The increasing number of CPU cores in modern storage servers enables a single storage server to host a large amount of high-performance NVMe SSDs  [5, 8]. However, the scalability issues of storage software stack significantly prevent the output performance of the NVMe SSDs on a server. Several studies have tried to sequentially write data into the storage array to improve system performance and achieve wear-leveling among NVMe SSDs  [11]. SWAN  [7] introduces a log-structured storage management logic at the host level to sequentialize the written data to RAID stripes. SWAN is specially designed for NVMeoF target by balancing the output performance of NVMe SSDs and network interface performance. Purity  [3] developed by Pure Storage proposes to adopt an LSM-tree  [12] based log-structured indexes and data layouts in storage array, thus data can be written in large sequential chunks for better performance. Besides, purity also integrates compression and deduplication to make better use of NVMe SSD capacity. Different from purity and SWAN, NV-BSP proposes to alleviate the overhead from lock contentions and context switches in the critical I/O path to achieve the high concurrent I/O processing.
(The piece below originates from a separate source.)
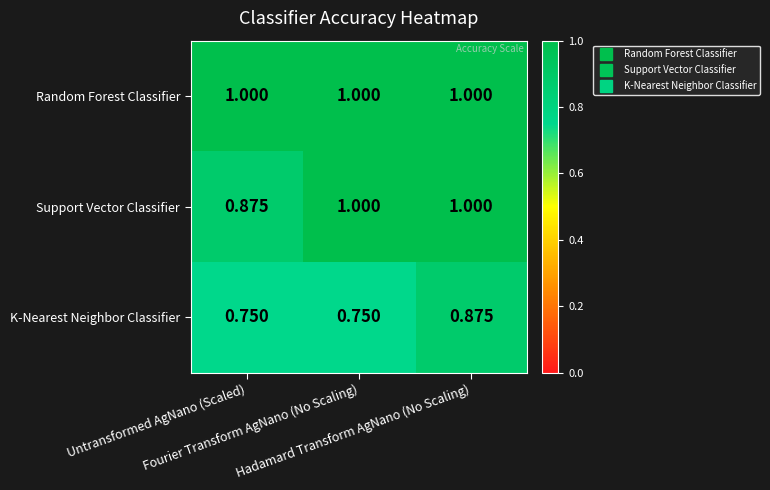

Which series has the largest total across all categories?

Random Forest Classifier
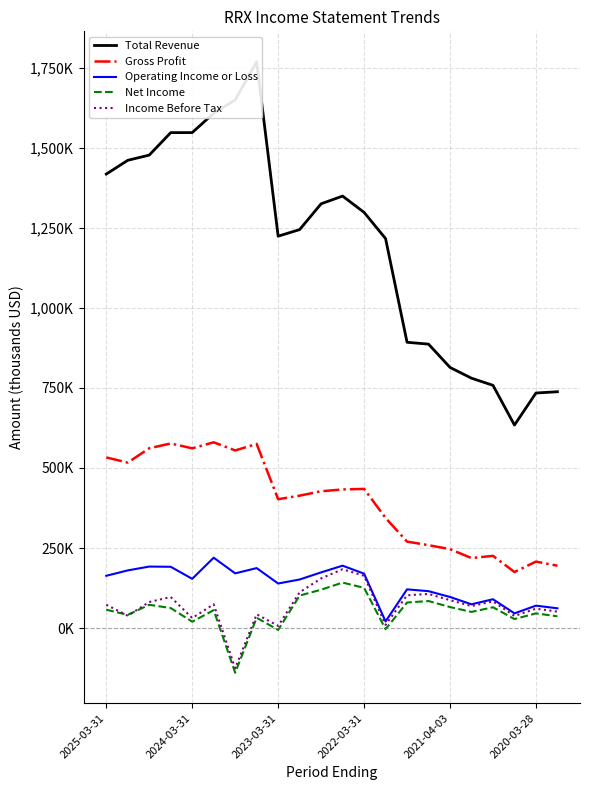

True or false: Net Income and Total Revenue intersect in this chart.

False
Integrating flash storage disaggregation techniques (e.g.., iSCSI and NVMeoF) into storage array designs shows great benefits of improving storage resource utilization and aggregating the performance of a bunch of storage devices  [1, 9]. Storage array manufacturers like Huawei, Pure Storage, Apeiron Data Systems, Kaminario, Pavilion Data Systems have released their storage array products and solutions that integrate NVMeoF target logic respectively. For example, OceanStor Dorado V6 uses NVMe over FC and RDMA as the front end interfaces of RAID 2.0 storage pools. E8 Storage combines the high performance of NVMe drives, the high availability and reliability of centralized storage, and the high scalability of scale-out solutions in a single storage array. The E8-D24 and E8-S10 products of E8 Storage can deliver up to 10 million IOPS with 40 GBps throughput using 100 GbE or 100 Gbps InfiniBand connectivity.

6 Conclusion

This paper presents NV-BSP, an NVMe SSD-based Burst I/O Storage Pool that leverages the performance benefits of NVMe SSD, NVMeoF Protocol, and RDMA networks in HPC storage systems. NV-BSP disaggregates NVMe SSDs from HPC compute nodes to enhance the scalability of HPC storage systems, employs fine-grained chunks rather than physical NVMe SSD devices as the RAID-based data protection areas, and exploits high concurrent I/O processing model to alleviate the performance overhead from lock contentions and context switches in critical I/O path. We evaluated and analyzed the detailed behavior of NV-BSP. Compared with node-local SSDs in HPC, NV-BSP provides a full system solution of storage disaggregation, delivers comparable performance, and significantly improves system reliability. Compared with the built-in MD-RAID in Linux, NV-BSP achieves much better system performance. In future work, we will study global wear-leveling in NV-BSP to enhance the endurance of NVMe SSDs and QoS management scheme to create VDisk from NV-BSP with customized capacity and performance.